:: WORK REQUIRED ::
For the records that follow, please set down exactly the lines between the one holding "zijn solo voorstelling" and the one holding "en om ons websiteverkeer", inclusive, and only those.

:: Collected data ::
########################################
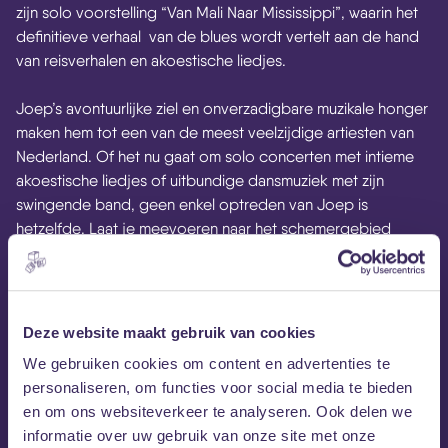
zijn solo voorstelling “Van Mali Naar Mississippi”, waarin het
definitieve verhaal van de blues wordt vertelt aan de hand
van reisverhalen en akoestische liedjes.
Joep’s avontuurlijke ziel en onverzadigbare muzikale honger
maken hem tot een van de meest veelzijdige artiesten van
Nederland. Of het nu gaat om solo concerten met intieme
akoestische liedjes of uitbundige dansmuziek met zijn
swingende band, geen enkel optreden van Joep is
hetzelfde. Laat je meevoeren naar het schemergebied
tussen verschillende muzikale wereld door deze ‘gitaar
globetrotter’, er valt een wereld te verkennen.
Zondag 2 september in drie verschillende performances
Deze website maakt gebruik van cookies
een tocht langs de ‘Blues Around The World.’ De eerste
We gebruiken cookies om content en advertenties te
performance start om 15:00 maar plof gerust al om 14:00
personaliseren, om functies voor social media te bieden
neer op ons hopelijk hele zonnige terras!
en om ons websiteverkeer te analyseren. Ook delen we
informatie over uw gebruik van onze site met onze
########################################
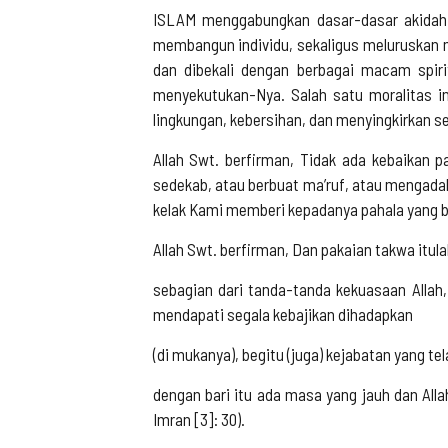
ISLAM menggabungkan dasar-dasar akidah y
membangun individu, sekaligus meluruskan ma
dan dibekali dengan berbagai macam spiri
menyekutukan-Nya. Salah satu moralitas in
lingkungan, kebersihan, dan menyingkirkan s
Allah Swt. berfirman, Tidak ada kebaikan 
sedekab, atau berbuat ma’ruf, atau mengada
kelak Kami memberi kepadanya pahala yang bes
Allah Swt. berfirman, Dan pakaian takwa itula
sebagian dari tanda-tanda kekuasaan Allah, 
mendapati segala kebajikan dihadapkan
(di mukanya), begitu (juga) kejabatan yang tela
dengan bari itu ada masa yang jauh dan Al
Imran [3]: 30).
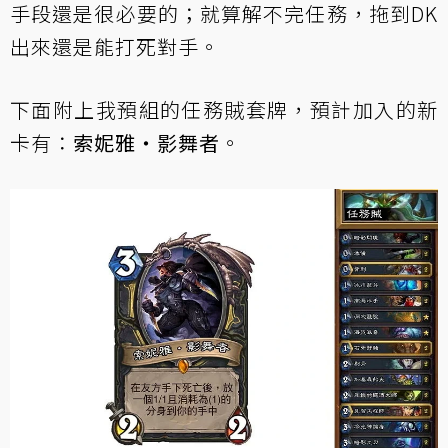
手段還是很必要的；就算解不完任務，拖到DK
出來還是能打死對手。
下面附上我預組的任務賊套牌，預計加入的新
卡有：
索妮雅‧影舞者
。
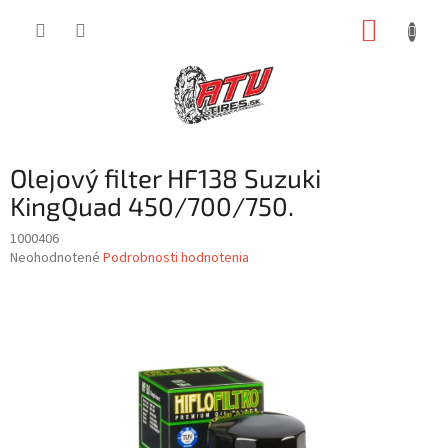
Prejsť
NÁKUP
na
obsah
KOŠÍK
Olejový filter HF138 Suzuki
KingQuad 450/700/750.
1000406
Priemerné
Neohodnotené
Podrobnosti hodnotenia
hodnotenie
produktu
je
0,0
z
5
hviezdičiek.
########################################
:: RESPONSE BOX ::
zijn solo voorstelling “Van Mali Naar Mississippi”, waarin het
definitieve verhaal van de blues wordt vertelt aan de hand
van reisverhalen en akoestische liedjes.
Joep’s avontuurlijke ziel en onverzadigbare muzikale honger
maken hem tot een van de meest veelzijdige artiesten van
Nederland. Of het nu gaat om solo concerten met intieme
akoestische liedjes of uitbundige dansmuziek met zijn
swingende band, geen enkel optreden van Joep is
hetzelfde. Laat je meevoeren naar het schemergebied
tussen verschillende muzikale wereld door deze ‘gitaar
globetrotter’, er valt een wereld te verkennen.
Zondag 2 september in drie verschillende performances
Deze website maakt gebruik van cookies
een tocht langs de ‘Blues Around The World.’ De eerste
We gebruiken cookies om content en advertenties te
performance start om 15:00 maar plof gerust al om 14:00
personaliseren, om functies voor social media te bieden
neer op ons hopelijk hele zonnige terras!
en om ons websiteverkeer te analyseren. Ook delen we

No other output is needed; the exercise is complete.